3. Lefties (BBC, 2006)

Documentary maker Vanessa Engel’s three-parter about the British left in the 1970s and 80s does not on the face of it sound like compelling viewing. But this fantastic series provides a wry look at the ins and outs of the arcane debates of the British left (People’s Front of Judea vs Judean People’s Front, anyone?), its idiosyncrasies, and indeed, its general tendency to self-sabotage. Particularly good is the episode on the squatters on Villa Road in Brixton , where a primal scream therapeutic commune co-existed with houses of drug-fuelled punks, speculum wielding feminists, ex-Etonians at war with their background, a Dutch man called Pym who led (still leads) a lifestyle ‘which does not require running water’, and a local thief that the street decided to take in rather than shop to the police. Watch out for Piers ‘brother-of-Jeremy’ Corbyn making a particularly good cameo appearance explaining the internal contradictions of capitalism to the bemused filmmaker. He’s a long range weather forecaster now, go figure.

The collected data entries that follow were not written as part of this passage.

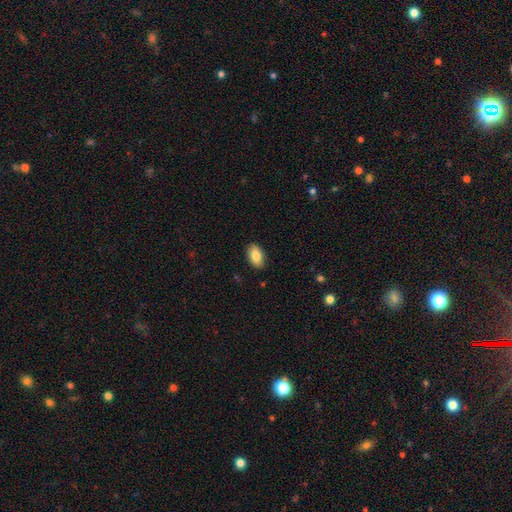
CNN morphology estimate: Smooth or featured?
  - smooth: 84% *
  - featured or disk: 9%
  - star or artifact: 7%
How rounded?
  - in between: 93% *
  - round: 5%
  - cigar-shaped: 2%
Merging?
  - none: 89% *
  - minor disturbance: 8%
  - major disturbance: 2%
  - merger: 1%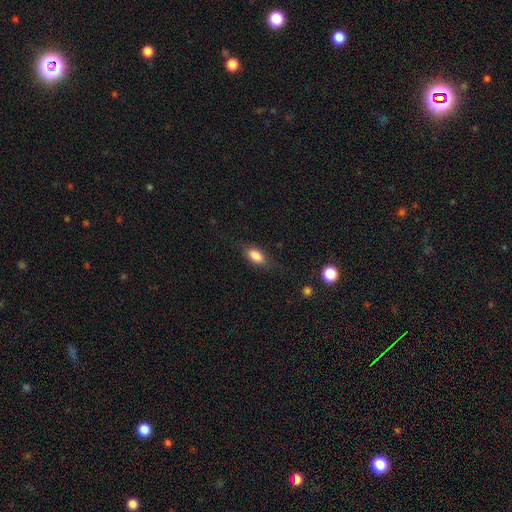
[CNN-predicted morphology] Smooth or featured?
  - smooth: 74% *
  - featured or disk: 17%
  - star or artifact: 8%
How rounded?
  - in between: 79% *
  - cigar-shaped: 15%
  - round: 6%
Merging?
  - none: 72% *
  - minor disturbance: 19%
  - major disturbance: 7%
  - merger: 1%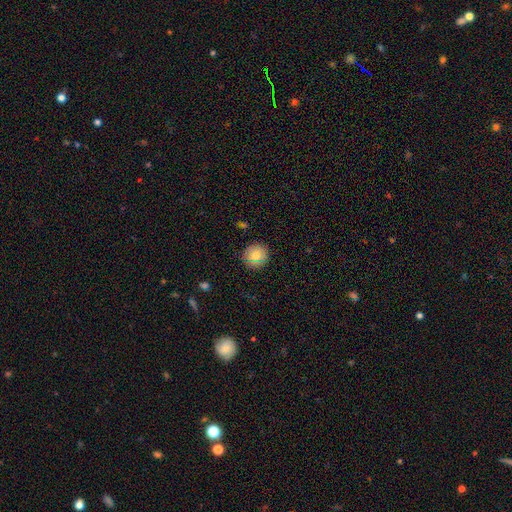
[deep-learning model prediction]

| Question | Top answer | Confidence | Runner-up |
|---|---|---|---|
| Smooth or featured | smooth | 79% | featured or disk (12%) |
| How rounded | round | 92% | in between (7%) |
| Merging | none | 87% | minor disturbance (9%) |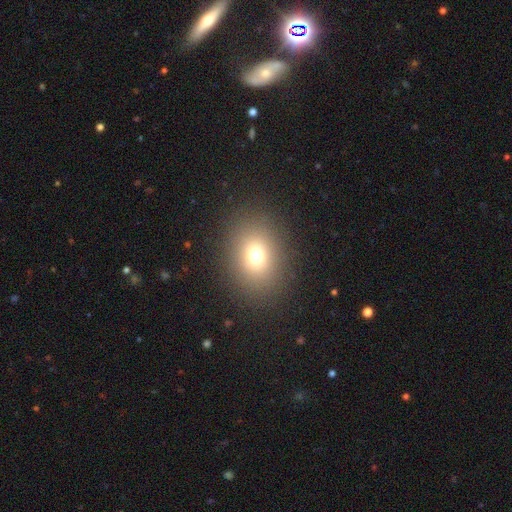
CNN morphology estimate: smooth-or-featured: smooth: 72% | star or artifact: 17% | featured or disk: 11%
  how-rounded: in between: 51% | round: 48% | cigar-shaped: 1%
  merging: none: 87% | minor disturbance: 7% | major disturbance: 5% | merger: 1%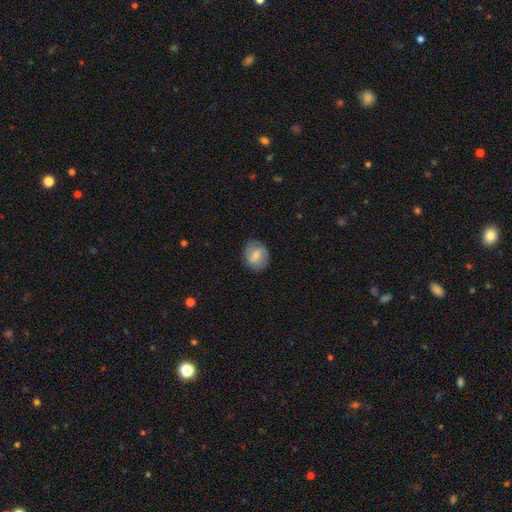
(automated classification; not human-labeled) Smooth or featured: smooth — 56% (featured or disk — 36%)
How rounded: round — 64% (in between — 35%)
Merging: none — 79% (minor disturbance — 16%)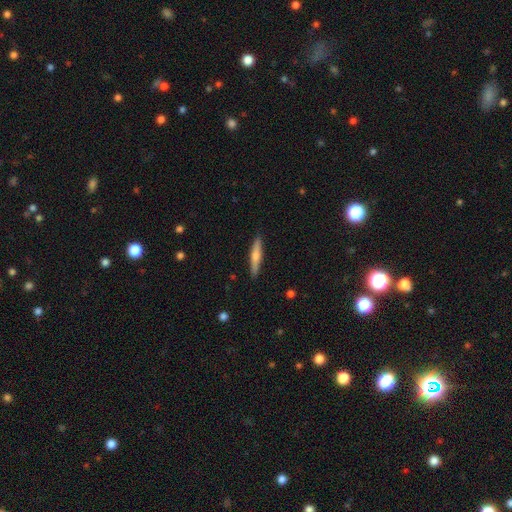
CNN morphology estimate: A smooth galaxy with no disk features (53%) that is cigar-shaped (88%). Merging: none (89%).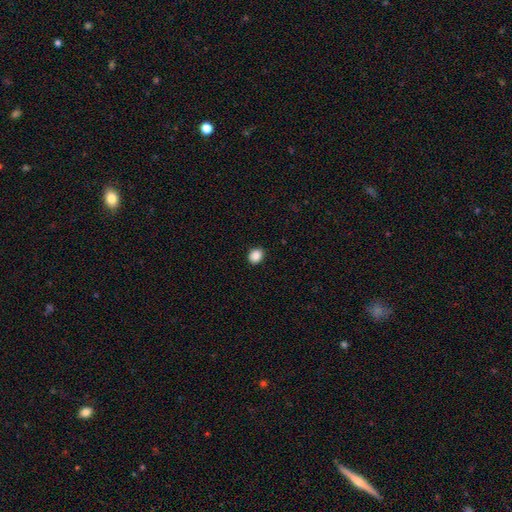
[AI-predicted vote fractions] This appears to be a smooth galaxy with no disk features (89%) that is round (57%). Merging: none (89%).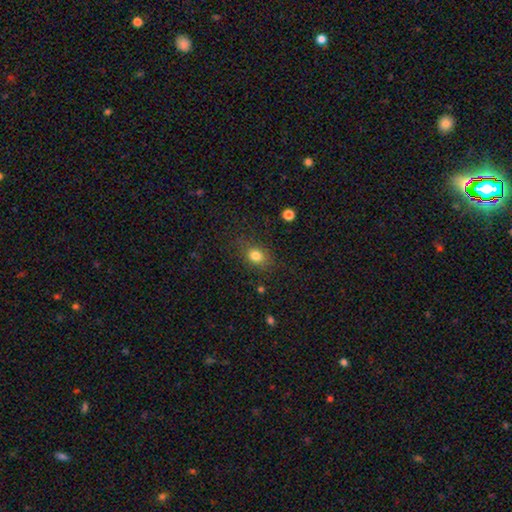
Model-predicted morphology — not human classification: Q: Smooth or featured?
A: smooth (81%); runner-up: star or artifact (12%)
Q: How rounded?
A: in between (57%); runner-up: round (42%)
Q: Merging?
A: none (80%); runner-up: minor disturbance (13%)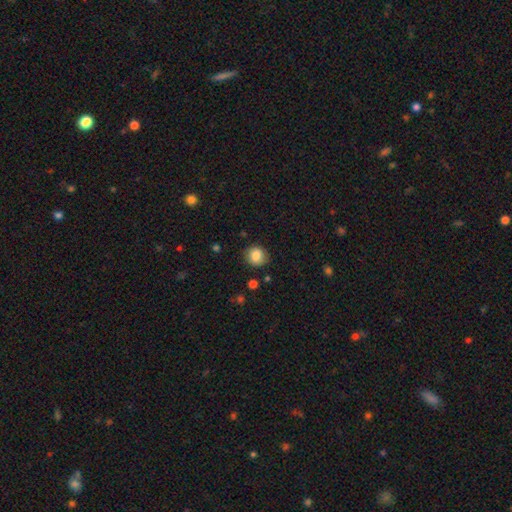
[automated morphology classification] Overall: smooth (84%). How rounded: round (81%). Merging: none (83%).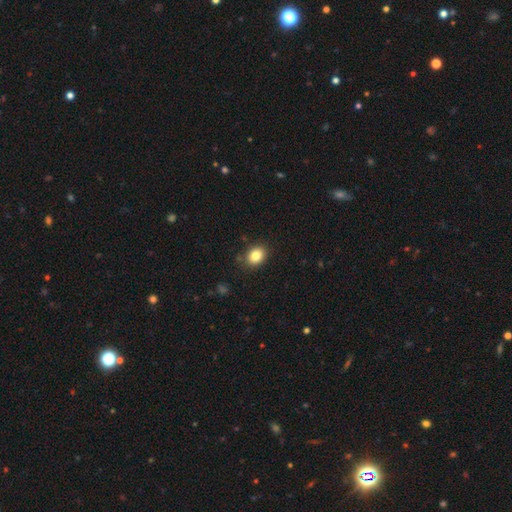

Squatted houses in Villa Road, Brixton, London, 1977.

2) World At War (ITV, 1973-4) 

This is probably the most famous entry on the list; thanks to constant repeats on British TV pretty much since the moment it was made, most people in the UK will have seen a least an episode of this at some point, possibly without even realising it. But this 26 (26!) part documentary series from the mid 1970s well and truly stands the test of time, covering almost all aspects of World War Two in sobering and scholarly detail, with some amazing interviewees including Traudl Junge (Hitler’s secretary) and Albert Speer (the Nazi’s favourite architect), all delivered in a beautiful voiceover provided by Laurence Olivier. Properly good. Even better, it’s available to watch for free on UKTV play during the lockdown!

Access to this series can be found via YouTube and pay for view sites.

1. People’s Century (BBC/PBS 1995-1997)

Truly, the history documentary to end all history documentaries. The scope and ambition of People’s Century – which aims to tell the story of the twentieth century across the entire globe, through the voices of the ordinary people who lived through events – is simply stunning. It first came on TV when I was at primary school, and from the moment I heard the gorgeous waltzing theme tune, I was hooked. When it was on, my parents indulged me with the most significant of all concessions in a middle-class family: I was allowed to eat my dinner in front of the telly. Result! I could tell even then that my parents appeared to be somewhat bemused by their ten-year-old daughter’s taste in tv, but I was right then and I’m right now. My love for history was already strong as a kid, but this taught me that listening to the voices of the man and woman in the street was how you found out what it actually felt like to live through big historical events. Like World at War, this is also 26 episodes long, but you can hardly say you don’t have time to watch it now, can you?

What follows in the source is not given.